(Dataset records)

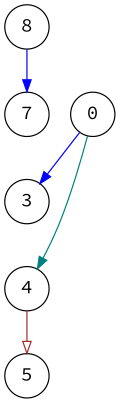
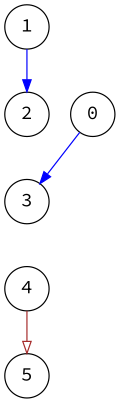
  digraph {
    fontname="Source Code Pro"
    node [fontname="Source Code Pro" fontsize=16 shape=circle]
    edge [arrowhead=normal fontname="Source Code Pro" weight=100]
    0
    3
    4
-   1 [label=8]
-   2 [label=7]
+   1
+   2
    5
    0 -> 3 [color=blue weight=""]
-   0 -> 4 [color=teal weight=""]
    3 -> 4 [style=invis arrowhead=""]
    4 -> 5 [arrowhead=onormal color=brown style=solid]
    1 -> 2 [color=blue style=solid]
    2 -> 3 [style=invis arrowhead=""]
  }
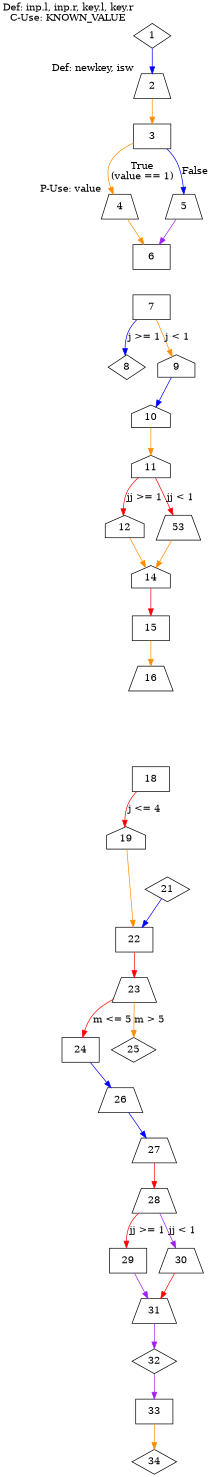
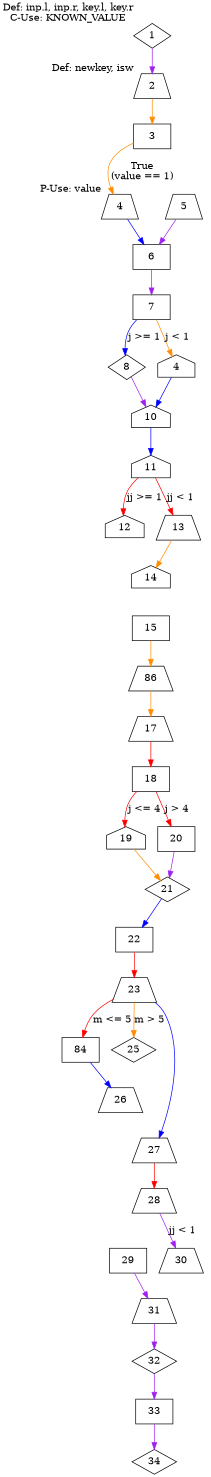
  digraph {
    rankdir=TB
    node [shape=trapezium]
    edge [color=red]
    n1 [label=1 shape=diamond xlabel="Def: inp.l, inp.r, key.l, key.r\nC-Use: KNOWN_VALUE"]
    n2 [label=2 xlabel="Def: newkey, isw"]
    n3 [label=3 shape=box]
    n4 [label=4 xlabel="P-Use: value"]
    n5 [label=5]
    n6 [label=6 shape=box]
    n7 [label=7 shape=box]
    n8 [label=8 shape=diamond]
-   n9 [label=9 shape=house]
+   n9 [label=4 shape=house]
    n10 [label=10 shape=house]
    n11 [label=11 shape=house]
    n12 [label=12 shape=house]
-   n13 [label=53]
+   n13 [label=13]
    n14 [label=14 shape=house]
    n15 [label=15 shape=box]
-   n16 [label=16]
+   n16 [label=86]
+   n17 [label=17]
    n18 [label=18 shape=box]
    n19 [label=19 shape=house]
+   n20 [label=20 shape=box]
    n21 [label=21 shape=diamond]
    n22 [label=22 shape=box]
    n23 [label=23]
-   n24 [label=24 shape=box]
+   n24 [label=84 shape=box]
    n25 [label=25 shape=diamond]
    n26 [label=26]
    n27 [label=27]
    n28 [label=28]
    n29 [label=29 shape=box]
    n30 [label=30]
    n31 [label=31]
    n32 [label=32 shape=diamond]
    n33 [label=33 shape=box]
    n34 [label=34 shape=diamond]
-   n1 -> n2 [color=blue]
+   n1 -> n2 [color=purple]
    n2 -> n3 [color=darkorange]
    n3 -> n4 [color=darkorange label="True\n(value == 1)"]
-   n3 -> n5 [color=blue label=False]
-   n4 -> n6 [color=darkorange]
+   n4 -> n6 [color=blue]
    n5 -> n6 [color=purple]
+   n6 -> n7 [color=purple]
    n7 -> n8 [color=blue label="j >= 1"]
    n7 -> n9 [color=darkorange label="j < 1"]
+   n8 -> n10 [color=purple]
    n9 -> n10 [color=blue]
-   n10 -> n11 [color=darkorange]
+   n10 -> n11 [color=blue]
    n11 -> n12 [label="jj >= 1"]
    n11 -> n13 [label="jj < 1"]
-   n12 -> n14 [color=darkorange]
    n13 -> n14 [color=darkorange]
-   n14 -> n15
    n15 -> n16 [color=darkorange]
+   n16 -> n17 [color=darkorange]
+   n17 -> n18
    n18 -> n19 [label="j <= 4"]
-   n19 -> n22 [color=darkorange]
+   n18 -> n20 [label="j > 4"]
+   n19 -> n21 [color=darkorange]
+   n20 -> n21 [color=purple]
    n21 -> n22 [color=blue]
    n22 -> n23
    n23 -> n24 [label="m <= 5"]
    n23 -> n25 [color=darkorange label="m > 5"]
    n24 -> n26 [color=blue]
-   n26 -> n27 [color=blue]
+   n23 -> n27 [color=blue]
    n27 -> n28
-   n28 -> n29 [label="jj >= 1"]
    n28 -> n30 [color=purple label="jj < 1"]
    n29 -> n31 [color=purple]
-   n30 -> n31
    n31 -> n32 [color=purple]
    n32 -> n33 [color=purple]
-   n33 -> n34 [color=darkorange]
+   n33 -> n34 [color=purple]
  }
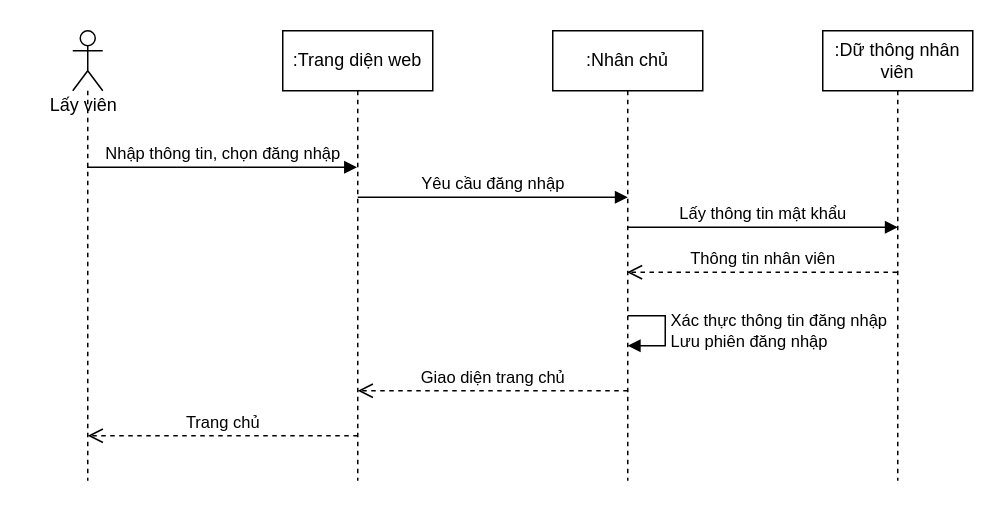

▶ _Short problem_: Could you rewrite all of the rows above with "darkorange" changed to "orange" everywhere and nothing else altered, leaving out the pictures?

▶ _The response_:
  digraph {
    fontname="Source Code Pro"
    node [fontname="Source Code Pro" fontsize=16 shape=circle]
    edge [arrowhead=normal fontname="Source Code Pro" weight=100]
    0
    3
    4
-   1 [label=8]
-   2 [label=7]
+   1
+   2
    5
    0 -> 3 [color=blue weight=""]
-   0 -> 4 [color=teal weight=""]
    3 -> 4 [style=invis arrowhead=""]
    4 -> 5 [arrowhead=onormal color=brown style=solid]
    1 -> 2 [color=blue style=solid]
    2 -> 3 [style=invis arrowhead=""]
  }
  digraph {
    rankdir=TB
    node [shape=trapezium]
    edge [color=red]
    n1 [label=1 shape=diamond xlabel="Def: inp.l, inp.r, key.l, key.r\nC-Use: KNOWN_VALUE"]
    n2 [label=2 xlabel="Def: newkey, isw"]
    n3 [label=3 shape=box]
    n4 [label=4 xlabel="P-Use: value"]
    n5 [label=5]
    n6 [label=6 shape=box]
    n7 [label=7 shape=box]
    n8 [label=8 shape=diamond]
-   n9 [label=9 shape=house]
+   n9 [label=4 shape=house]
    n10 [label=10 shape=house]
    n11 [label=11 shape=house]
    n12 [label=12 shape=house]
-   n13 [label=53]
+   n13 [label=13]
    n14 [label=14 shape=house]
    n15 [label=15 shape=box]
-   n16 [label=16]
+   n16 [label=86]
+   n17 [label=17]
    n18 [label=18 shape=box]
    n19 [label=19 shape=house]
+   n20 [label=20 shape=box]
    n21 [label=21 shape=diamond]
    n22 [label=22 shape=box]
    n23 [label=23]
-   n24 [label=24 shape=box]
+   n24 [label=84 shape=box]
    n25 [label=25 shape=diamond]
    n26 [label=26]
    n27 [label=27]
    n28 [label=28]
    n29 [label=29 shape=box]
    n30 [label=30]
    n31 [label=31]
    n32 [label=32 shape=diamond]
    n33 [label=33 shape=box]
    n34 [label=34 shape=diamond]
-   n1 -> n2 [color=blue]
+   n1 -> n2 [color=purple]
    n2 -> n3 [color=orange]
    n3 -> n4 [color=orange label="True\n(value == 1)"]
-   n3 -> n5 [color=blue label=False]
-   n4 -> n6 [color=orange]
+   n4 -> n6 [color=blue]
    n5 -> n6 [color=purple]
+   n6 -> n7 [color=purple]
    n7 -> n8 [color=blue label="j >= 1"]
    n7 -> n9 [color=orange label="j < 1"]
+   n8 -> n10 [color=purple]
    n9 -> n10 [color=blue]
-   n10 -> n11 [color=orange]
+   n10 -> n11 [color=blue]
    n11 -> n12 [label="jj >= 1"]
    n11 -> n13 [label="jj < 1"]
-   n12 -> n14 [color=orange]
    n13 -> n14 [color=orange]
-   n14 -> n15
    n15 -> n16 [color=orange]
+   n16 -> n17 [color=orange]
+   n17 -> n18
    n18 -> n19 [label="j <= 4"]
-   n19 -> n22 [color=orange]
+   n18 -> n20 [label="j > 4"]
+   n19 -> n21 [color=orange]
+   n20 -> n21 [color=purple]
    n21 -> n22 [color=blue]
    n22 -> n23
    n23 -> n24 [label="m <= 5"]
    n23 -> n25 [color=orange label="m > 5"]
    n24 -> n26 [color=blue]
-   n26 -> n27 [color=blue]
+   n23 -> n27 [color=blue]
    n27 -> n28
-   n28 -> n29 [label="jj >= 1"]
    n28 -> n30 [color=purple label="jj < 1"]
    n29 -> n31 [color=purple]
-   n30 -> n31
    n31 -> n32 [color=purple]
    n32 -> n33 [color=purple]
-   n33 -> n34 [color=orange]
+   n33 -> n34 [color=purple]
  }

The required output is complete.